Over time, though, something about that desire to read Proust entered my identity. It especially entered the fabricated identity I started using on a couple of internet personals sites. I blame my kayaking friends for luring me back into the seedy world of internet personals, but I'm not here to point fingers, I'm here to tell a boring story. When it came time to create my profiles, I decided on a very snappy "headline" that seemed to sum things up pretty well. "Pabst, Pinball and Proust."
I loved the alliteration and felt that those three words really said it all. "Do you like cheap beer? Do you love to pump quarters into the pinball machine? And what about hardcore literature? I've got it all baby." The only problem was the niggling guilt I felt knowing that I hadn't actually read Proust yet. I knew, on some level, that this was false advertising. I was completely ready to explain why I chose to throw Proust in my headline and, if asked, I would never have lied about it. And I consoled myself with the knowledge that I still INTENDED to read Proust... just not today.
Well, today finally came. As summer waned into fall and my desire to sit in hot bath reading a book returned full force, I decided it was probably time to make good on my Proust promise. I decided to put the first volume on hold at the library and, lo and behold, it came in immediately and suddenly I was faced with a very thick "Swann's Way" and no good reason not to read it.
I picked it up after the party Saturday night. That was foolish, but I came home more sober than I would've expected and I wasn't ready to sleep yet. It was the first chance I'd had to look at the book since I'd been so busy with party preparation. I read the first two pages and my eyes started closing. I got nervous. I thought, "Oh no, this is one of those awful, wordy french books, just a tangle of language, a neverending wrap-around maze of phrases and clauses that, in the end, go nowhere.

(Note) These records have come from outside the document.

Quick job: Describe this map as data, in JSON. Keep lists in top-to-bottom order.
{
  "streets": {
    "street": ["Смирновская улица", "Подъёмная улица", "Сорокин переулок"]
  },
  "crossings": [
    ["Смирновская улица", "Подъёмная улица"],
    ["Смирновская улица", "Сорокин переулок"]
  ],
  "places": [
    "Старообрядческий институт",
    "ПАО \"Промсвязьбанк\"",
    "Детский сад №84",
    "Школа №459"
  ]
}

This will be worse than stream of consciousness! This will be worse than Ulysses!"
I shut the book and decided I would probably have to change my headline. Without the alliteration, it really wouldn't have the same punch... maybe I could develop an appreciation for Pushkin? or Pynchon? (Doubt it.) I was bummed.

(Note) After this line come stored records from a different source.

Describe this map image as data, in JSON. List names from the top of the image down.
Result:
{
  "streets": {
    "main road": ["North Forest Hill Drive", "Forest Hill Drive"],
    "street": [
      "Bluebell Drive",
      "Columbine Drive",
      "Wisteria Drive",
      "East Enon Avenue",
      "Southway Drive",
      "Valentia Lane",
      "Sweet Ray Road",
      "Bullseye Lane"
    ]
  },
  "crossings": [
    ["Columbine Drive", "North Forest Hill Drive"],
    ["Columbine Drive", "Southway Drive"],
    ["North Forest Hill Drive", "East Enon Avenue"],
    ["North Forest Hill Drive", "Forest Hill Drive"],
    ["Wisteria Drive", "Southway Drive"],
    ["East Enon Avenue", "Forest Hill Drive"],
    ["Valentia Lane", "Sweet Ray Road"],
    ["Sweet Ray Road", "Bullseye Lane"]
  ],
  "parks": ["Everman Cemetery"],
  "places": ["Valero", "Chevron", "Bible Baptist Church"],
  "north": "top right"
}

But yesterday I decided to give it another chance. I drew a nice hot bath after my kayaking adventure and I climbed in with my tea and my fat copy of "Swann's Way," the first volume of Proust's behemoth. I started on page one again... and I read... and read... and read... and I suddenly realized I was actually enjoying it!!! I realized I was moving steadily through the pages and I felt like a kid who suddenly realizes she's riding her bike along all by herself and mom's stabilizing hand has long since let go of the seat. I can do it! I can read Proust and I don't need to change my headline! It's a miracle.